In the previous post, we discussed the Gastwirth’s location estimator. In this post, we continue playing with different location estimators. To be more specific, we consider an approach called folded medians. Let $x = \{ x_1, x_2, \ldots, x_n \}$ be a random sample with order statistics $\{ x_{(1)}, x_{(2)}, \ldots, x_{(n)} \}$. We build a folded sample using the following form:

$$\Bigg\{ \frac{x_{(1)}+x_{(n)}}{2}, \frac{x_{(2)}+x_{(n-1)}}{2}, \ldots, \Bigg\}.$$

If $n$ is odd, the middle sample element is folded with itself. The folding operation could be applied several times. Once folding is conducted, the median of the final folded sample is the folded median. A single folding operation gives us the Bickel-Hodges estimator.

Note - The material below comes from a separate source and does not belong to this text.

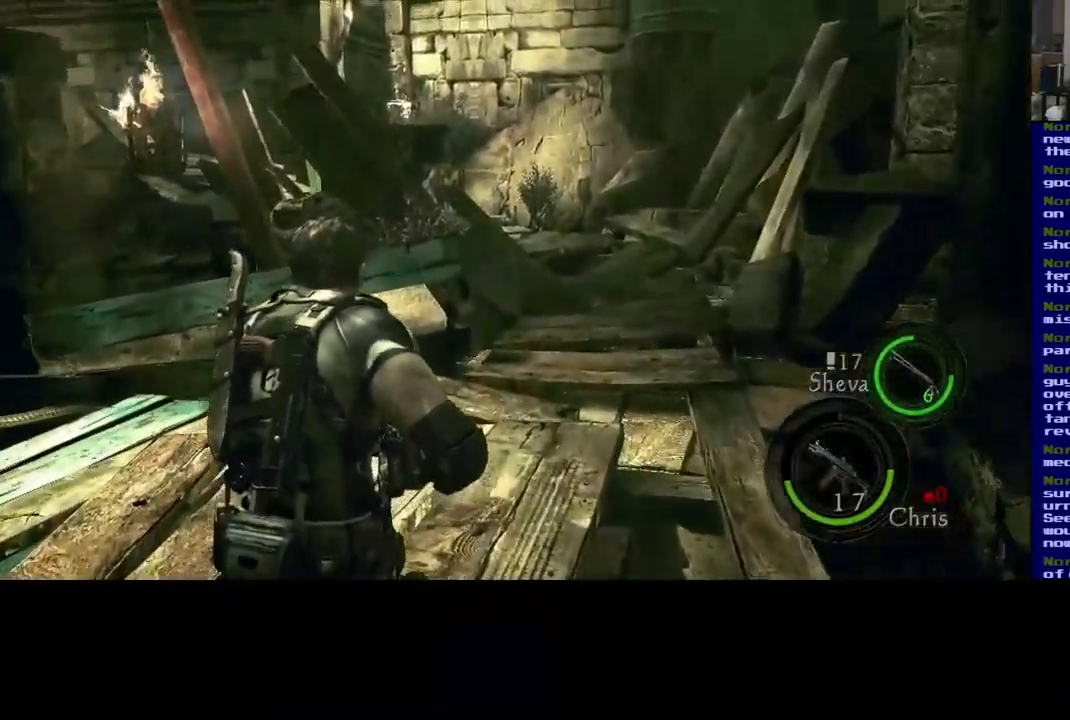
{"buttons": ["L3"], "left_stick": "up-right", "right_stick": "down-right", "events": [[450, "right_stick", "down-right"]]}
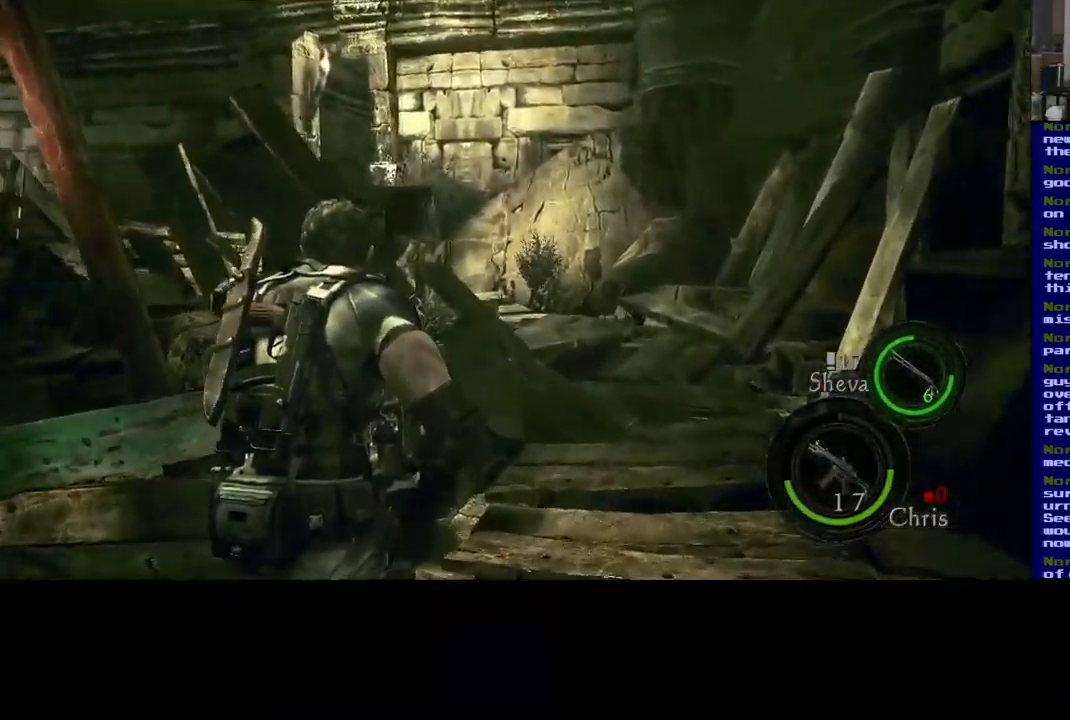
{"buttons": ["L3"], "left_stick": "up-right", "right_stick": "center", "events": [[217, "right_stick", "center"]]}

In this post, we briefly check how this metric behaves in the case of the Normal and Cauchy distributions.

## Simulation study

Let’s conduct the following simulation: TODO

• Enumerate different samples sizes $n = \{ 10, 20, 50 \}$
• Enumerate different location estimators: Gastwirth’s location estimator $Q_{\operatorname{G}}$, the sample median $Q_{\operatorname{SM}}$, the Harrell-Davis median estimator $Q_{\operatorname{HD}}$, the Hodges-Lehmann median estimator $Q_{\operatorname{HL}}$, and three folded medians $Q_{\operatorname{FM1}}$, $Q_{\operatorname{FM2}}$, $Q_{\operatorname{FM3}}$ with one, two, and three foldings respectively.
• Enumerate different distributions: the standard Normal distribution, the standard Cauchy distribution
• For each sample size, estimator, and distribution, generate $10\,000$ random samples of the given size from the given distribution and calculate the location estimation using the given estimator.
• Draw the corresponding density plots for the obtained estimation using Sheather & Jones method and the normal kernel.

Here are the results:

The observations:

• In the case of the Normal distributions, $Q_{\operatorname{FM*}}$ has the highest statistical efficiency. It’s even more efficient than $Q_{\operatorname{G}}$, $Q_{\operatorname{HD}}$, and $Q_{\operatorname{HL}}$.
• In the case of the Cauchy distribution, $Q_{\operatorname{FM*}}$ has the lowest statistical efficiency, showing its poor robustness.

The folded median approach could be practically interesting in some light-tailed cases because of its high efficiency.